Per Jeffree ancora nessuna conseguenza ufficiale, ma probabilmente è solo questione di tempo.

Le scuse di Jeffree

Mentre Shane Dawson ha scelto YouTube per dare le sue giustificazioni, Jeffree Star ha scelto Twitter per dare spiegazioni su Lipstick Nazi, sulle accuse di autolesionismo e sulle sue foto con la bandiera degli Stati Confederati, simbolo di razzismo.

“Quando avevo diciassette anni stupidamente chiamavo chiunque fosse ossessionato dal makeup un “lipstick nazi”. Era offensivo, dispregiativo e scandaloso. Non riflette più la persona che sono oggi, ciò in cui credo o che io abbia MAI creduto… La parola stessa è disgustosa e dovrò sempre delle scuse a chiunque abbia visto quelle cose e chiunque abbia sentito le stron*ate che ho detto in passato.”

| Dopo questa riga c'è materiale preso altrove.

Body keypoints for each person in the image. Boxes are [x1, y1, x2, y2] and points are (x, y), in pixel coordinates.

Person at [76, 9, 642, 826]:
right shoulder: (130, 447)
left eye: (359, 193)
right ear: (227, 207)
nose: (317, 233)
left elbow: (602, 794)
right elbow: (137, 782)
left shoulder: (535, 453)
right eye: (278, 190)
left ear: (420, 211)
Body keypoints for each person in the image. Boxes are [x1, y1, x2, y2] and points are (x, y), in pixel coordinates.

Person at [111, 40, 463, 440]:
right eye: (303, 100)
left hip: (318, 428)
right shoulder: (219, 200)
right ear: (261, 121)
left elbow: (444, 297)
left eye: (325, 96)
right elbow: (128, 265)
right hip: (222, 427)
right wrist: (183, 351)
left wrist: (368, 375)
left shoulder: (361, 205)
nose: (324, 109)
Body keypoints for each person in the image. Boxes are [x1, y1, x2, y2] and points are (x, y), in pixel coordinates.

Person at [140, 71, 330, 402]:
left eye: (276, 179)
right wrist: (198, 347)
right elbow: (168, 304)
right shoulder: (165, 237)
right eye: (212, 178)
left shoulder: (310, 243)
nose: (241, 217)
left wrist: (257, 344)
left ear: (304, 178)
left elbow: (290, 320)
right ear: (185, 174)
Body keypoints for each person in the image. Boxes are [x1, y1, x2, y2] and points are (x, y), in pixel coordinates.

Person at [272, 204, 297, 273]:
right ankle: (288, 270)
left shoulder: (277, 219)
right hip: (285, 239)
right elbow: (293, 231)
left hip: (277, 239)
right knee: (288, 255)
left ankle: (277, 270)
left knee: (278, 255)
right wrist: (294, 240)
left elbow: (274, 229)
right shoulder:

Oltre a questo, Jeffree ha detto di essere da tempo in lotta con il web per rimuovere definitivamente dalla circolazione le immagini in cui pratica autolesionismo.

“L’autolesionismo era qualcosa di cui ero dipendente da ragazzino e che mi sono sempre portato dietro. Spero che, come esseri umani, chiunque possa capire che guardare quelle immagini di continuo non sia salutare.”

Infine, sulla bandiera degli Stati Confederati:

“Mi è stato chiesto di fare quella foto per fare scandalo, perché essendo io gay ovviamente ero tra quelli presi di mira da quella bandiera. Mi stavo prendendo gioco della bandiera stessa, ma ora vedo quanto sia sbagliato anche solo starle vicino. Avrei dovuto dire di no alla foto? Certo. Ma ho preso una decisione stupida, e sono qui per chiedere scusa”

Infine, il cantante e imprenditore ha concluso dicendo questo:

“Sarò sempre d’accordo nel rimuovere il Jeffree di 10-15 anni. Quella persona se n’è andata da tanto tempo. Ma sono anche estremamente orgoglioso di possedere un brand inclusivo, che celebra tutte le razze e i generi. Non lascerò che il mio passato getti ombre su chi sono oggi, e userò le mie piattaforme per diffondere consapevolezza e per mostrare inclusività. Mi voglio scusare con tutti coloro che ho offeso con le mie azioni passate. Sarò dispiaciuto per sempre.”